Been getting ready for Christmas this year. I sell quite a few of these during the holiday season. Some will be displayed at the Carnagie Arts Center in November. Lot of fun to make.


----------



## jttheclockman (Oct 13, 2007)

Very well done indeed. I too do the birdhouses and are a great seller. On the globes are they hollowed out????  What type finish are you using???


----------



## BernieW (Oct 13, 2007)

The finish on all is either spray poly or spray lacquer. Yes all the globes are hollowed and only weigh a couple of ounces. I noticed you use name jttheclockman. Do you work on clocks? I have a clock repair shop here and build a few when time permits. Thanks for your kind comment.


----------



## Pompeyite (Oct 13, 2007)

Nice work Bernie, where do you buy those mini birds from?


----------



## BernieW (Oct 14, 2007)

> _Originally posted by Pompeyite_
> 
> Nice work Bernie, where do you buy those mini birds from?



I get them at Michael's. You can get different sizes.


----------



## Pompeyite (Oct 14, 2007)

> _Originally posted by BernieW_
> 
> 
> 
> ...


----------



## txbatons (Oct 14, 2007)

Those are beautiful. Nice work on all of them!


----------



## kent4Him (Oct 15, 2007)

> _Originally posted by Pompeyite_
> 
> Nice work Bernie, where do you buy those mini birds from?

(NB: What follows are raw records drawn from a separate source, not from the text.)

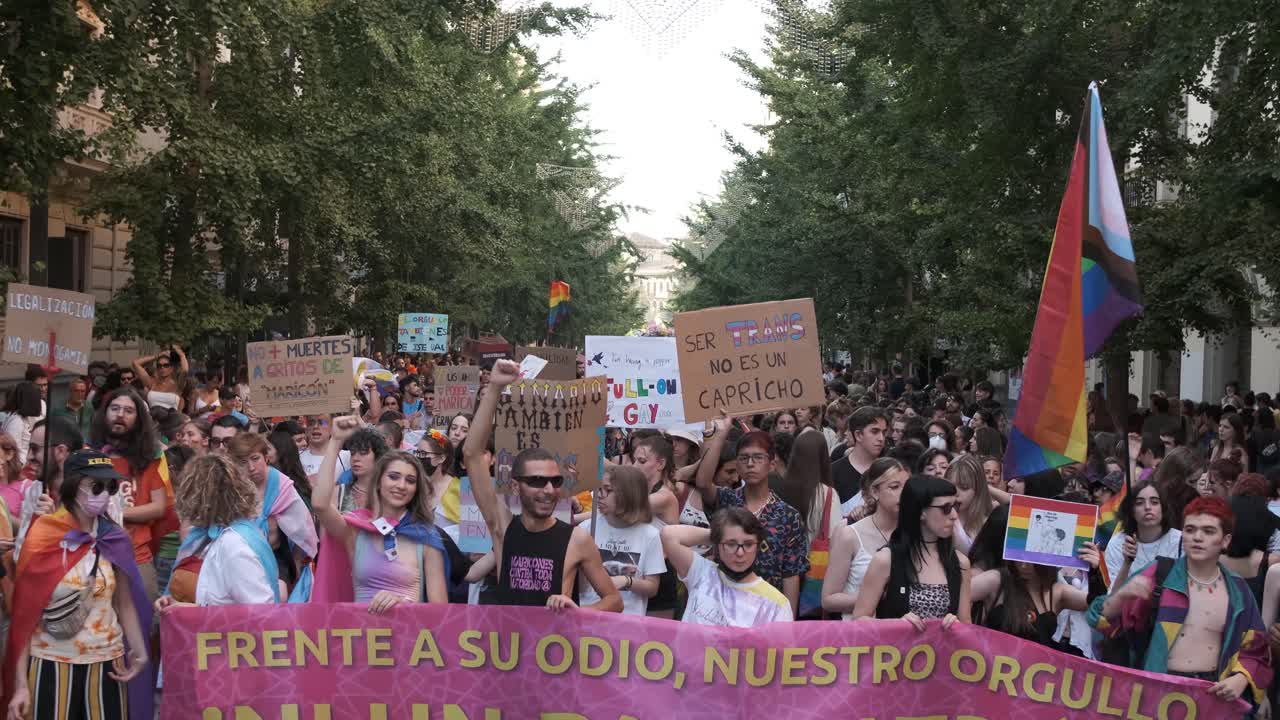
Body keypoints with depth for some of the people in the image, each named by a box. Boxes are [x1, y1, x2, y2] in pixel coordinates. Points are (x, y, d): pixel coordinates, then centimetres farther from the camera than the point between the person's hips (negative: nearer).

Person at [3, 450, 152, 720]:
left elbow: (125, 603, 8)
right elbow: (24, 613, -4)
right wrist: (21, 683, -8)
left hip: (106, 661, 2)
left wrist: (139, 651, -6)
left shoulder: (114, 539, 2)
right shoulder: (43, 537, -5)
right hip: (51, 662, -2)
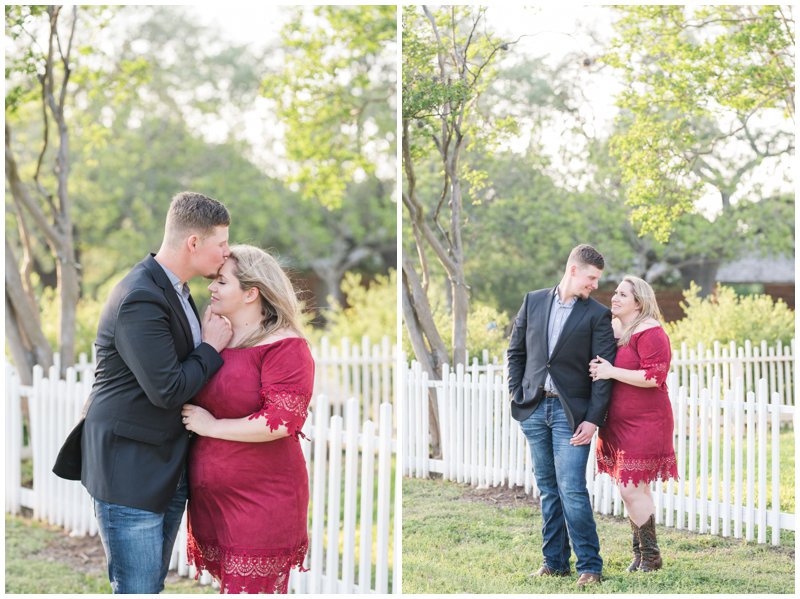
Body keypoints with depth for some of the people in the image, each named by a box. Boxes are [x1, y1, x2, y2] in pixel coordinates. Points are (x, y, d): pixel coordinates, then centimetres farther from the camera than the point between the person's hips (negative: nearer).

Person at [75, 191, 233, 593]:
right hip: (128, 471, -10)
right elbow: (167, 390, -23)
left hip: (167, 468, 10)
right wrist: (211, 348, -10)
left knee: (150, 585, 15)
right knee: (136, 590, -5)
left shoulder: (174, 290, 11)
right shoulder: (140, 300, -21)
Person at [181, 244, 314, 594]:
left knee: (250, 588, -4)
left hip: (260, 500, -7)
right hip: (210, 498, 7)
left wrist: (211, 426, -13)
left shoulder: (283, 346, -11)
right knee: (228, 585, 12)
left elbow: (281, 420, -20)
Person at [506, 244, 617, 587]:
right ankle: (554, 561, 18)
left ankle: (589, 566, -1)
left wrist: (593, 420, -12)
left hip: (571, 413, -3)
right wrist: (515, 395, 4)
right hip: (534, 408, 4)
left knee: (572, 491, -11)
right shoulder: (533, 302, 8)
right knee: (547, 489, 10)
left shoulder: (598, 315, -1)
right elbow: (516, 351, 14)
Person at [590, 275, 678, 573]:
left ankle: (651, 555, 5)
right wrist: (596, 369, 4)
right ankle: (640, 552, 22)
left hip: (644, 423, -8)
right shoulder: (611, 328, 11)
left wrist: (612, 372, -22)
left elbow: (655, 376, -22)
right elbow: (602, 364, 27)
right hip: (617, 423, 8)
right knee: (632, 490, 13)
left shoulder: (649, 332, -14)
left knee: (632, 490, -9)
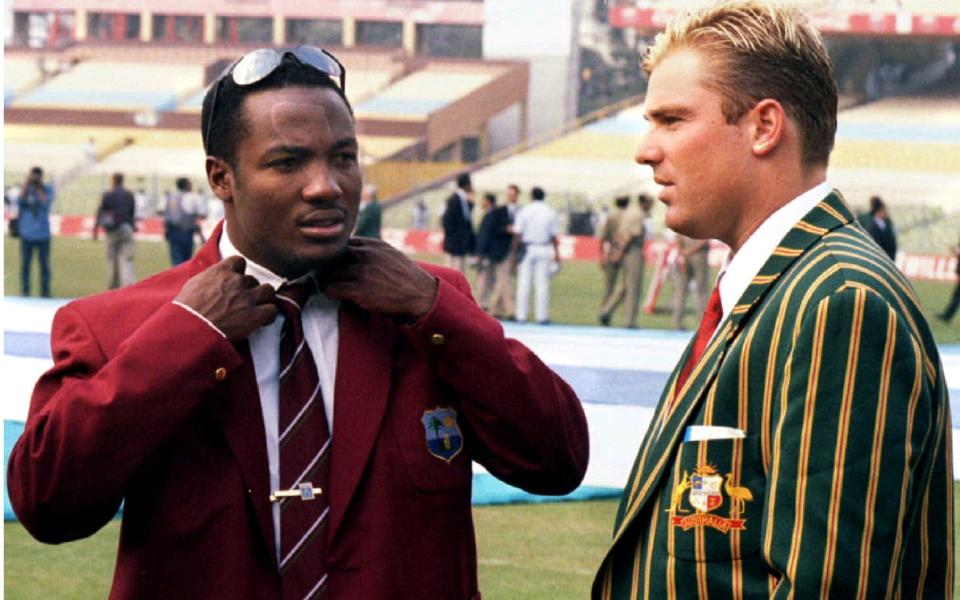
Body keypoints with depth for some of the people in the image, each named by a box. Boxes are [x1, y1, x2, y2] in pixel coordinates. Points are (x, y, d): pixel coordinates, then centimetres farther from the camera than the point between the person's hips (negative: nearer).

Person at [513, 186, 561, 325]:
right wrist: (556, 253, 11)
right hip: (544, 249, 1)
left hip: (526, 249, -1)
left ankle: (521, 315, 0)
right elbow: (553, 236, 3)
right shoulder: (550, 212, 3)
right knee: (542, 283, 2)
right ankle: (542, 316, -1)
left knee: (524, 283, 1)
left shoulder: (524, 211, 0)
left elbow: (517, 234, -2)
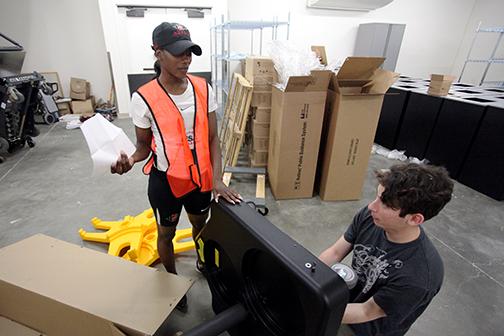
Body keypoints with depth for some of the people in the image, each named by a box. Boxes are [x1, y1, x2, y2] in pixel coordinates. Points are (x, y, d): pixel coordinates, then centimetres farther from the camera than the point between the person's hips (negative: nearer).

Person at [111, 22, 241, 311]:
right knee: (166, 233, 19)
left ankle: (203, 262, 58)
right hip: (165, 180, -2)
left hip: (200, 176, 3)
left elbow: (213, 138, -6)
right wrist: (130, 160, -27)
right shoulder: (144, 98, -15)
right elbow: (144, 145, -4)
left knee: (200, 224, 26)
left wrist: (217, 179, -14)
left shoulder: (203, 89, -8)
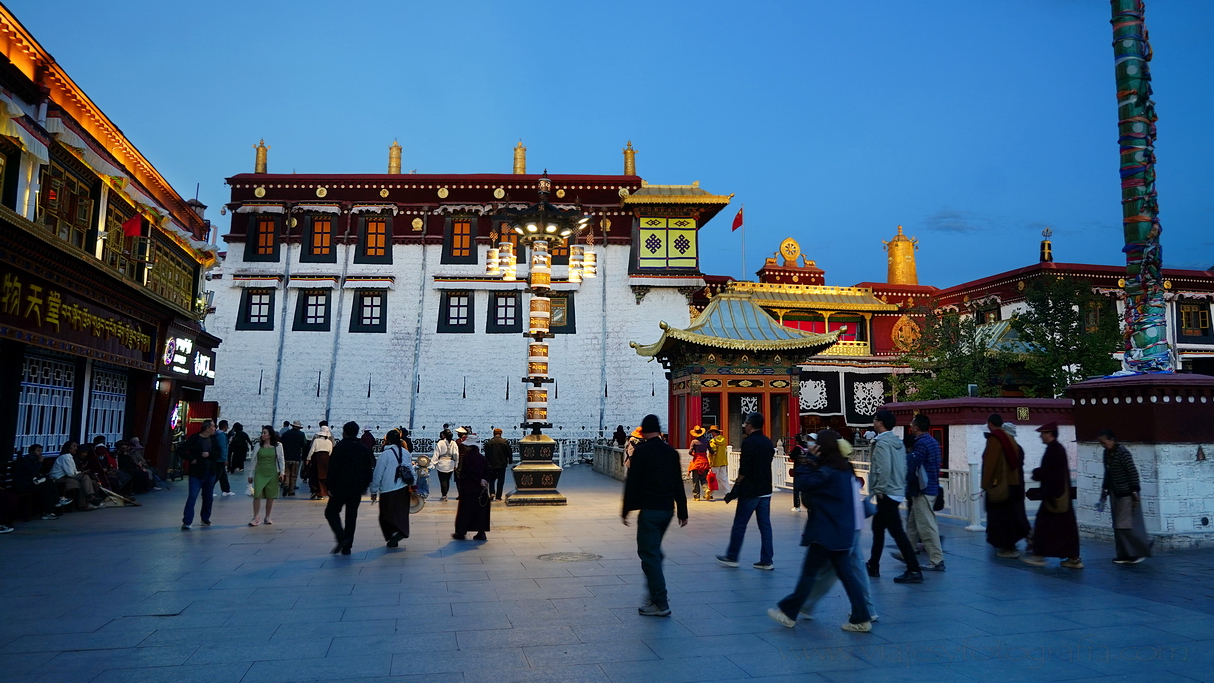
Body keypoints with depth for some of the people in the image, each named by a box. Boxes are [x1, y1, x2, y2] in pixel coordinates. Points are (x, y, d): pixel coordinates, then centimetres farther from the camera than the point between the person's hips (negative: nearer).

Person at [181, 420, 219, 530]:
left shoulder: (213, 439, 5)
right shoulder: (194, 439, -10)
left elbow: (218, 452, 6)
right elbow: (182, 450, -11)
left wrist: (209, 454, -11)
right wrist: (191, 459, -16)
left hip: (210, 472, 5)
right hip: (196, 472, -5)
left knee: (208, 497, 13)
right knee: (192, 496, -9)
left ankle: (205, 519, 27)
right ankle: (187, 522, -7)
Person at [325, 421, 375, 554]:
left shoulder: (339, 447, -8)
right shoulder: (364, 449, 9)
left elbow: (333, 469, -11)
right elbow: (370, 469, 11)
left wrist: (331, 487, -7)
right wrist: (364, 486, 16)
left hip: (341, 487, -5)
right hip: (357, 489, 5)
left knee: (331, 512, 8)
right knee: (351, 516, 9)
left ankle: (341, 538, -12)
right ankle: (347, 546, 10)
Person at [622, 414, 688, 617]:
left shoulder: (641, 451, -9)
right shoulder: (671, 452, 10)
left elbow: (632, 483, -10)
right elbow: (679, 485, 12)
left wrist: (626, 510, -4)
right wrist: (682, 512, 17)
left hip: (649, 509, -7)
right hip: (668, 509, 7)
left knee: (649, 553, -2)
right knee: (654, 550, 20)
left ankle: (660, 603, -2)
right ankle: (657, 594, 22)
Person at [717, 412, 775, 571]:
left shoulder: (748, 443, -16)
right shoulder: (768, 442, 9)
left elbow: (744, 469, -19)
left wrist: (737, 484, -5)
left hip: (750, 491, -7)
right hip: (766, 490, 7)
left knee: (739, 525, 4)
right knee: (765, 525, 9)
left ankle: (731, 557, 13)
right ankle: (766, 561, 10)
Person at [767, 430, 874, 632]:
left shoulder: (827, 471, -18)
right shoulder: (845, 468, 10)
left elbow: (804, 483, -16)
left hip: (826, 531, -9)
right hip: (843, 531, 9)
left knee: (809, 571, 1)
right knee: (845, 572, 12)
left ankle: (788, 612, 11)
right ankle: (861, 618, 13)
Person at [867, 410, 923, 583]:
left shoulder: (882, 443, -16)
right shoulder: (898, 442, 12)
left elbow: (884, 468, -26)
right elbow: (903, 467, 14)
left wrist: (879, 489, -17)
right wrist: (900, 485, 17)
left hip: (886, 493, -10)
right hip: (897, 491, 10)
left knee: (897, 532, -7)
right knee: (878, 528, 18)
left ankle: (914, 571, -6)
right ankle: (873, 566, 26)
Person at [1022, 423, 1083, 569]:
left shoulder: (1052, 450, -17)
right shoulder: (1060, 449, 13)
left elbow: (1046, 472, -20)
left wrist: (1035, 473, -3)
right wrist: (1039, 473, 10)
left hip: (1053, 495, -9)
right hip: (1063, 494, 9)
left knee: (1044, 524, -1)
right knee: (1066, 525, 10)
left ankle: (1039, 555, 3)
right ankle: (1073, 558, 12)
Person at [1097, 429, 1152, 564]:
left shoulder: (1123, 452, -17)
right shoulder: (1106, 453, 7)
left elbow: (1133, 472, -18)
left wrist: (1135, 491, -19)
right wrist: (1104, 489, 17)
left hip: (1127, 494, -8)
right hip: (1115, 493, 8)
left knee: (1127, 525, -6)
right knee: (1118, 526, 8)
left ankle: (1140, 552, 8)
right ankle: (1125, 554, 14)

Hobby Lobby has them as well.  Ebay has some from time to time.


----------



## Johnathan (Oct 15, 2007)

Craft Supply also has the birds. Nice work Bernie, I can't believe it getting to be that time of year.


----------



## holmqer (Oct 15, 2007)

I was astounded to see the Christmas decorations going up at Lowes and Home Depot a week ago


----------



## kkwall (Oct 16, 2007)

Brilliant work. []


----------



## louisbry (Oct 16, 2007)

Nice work Bernie. Your bird houses are especially beautiful.


----------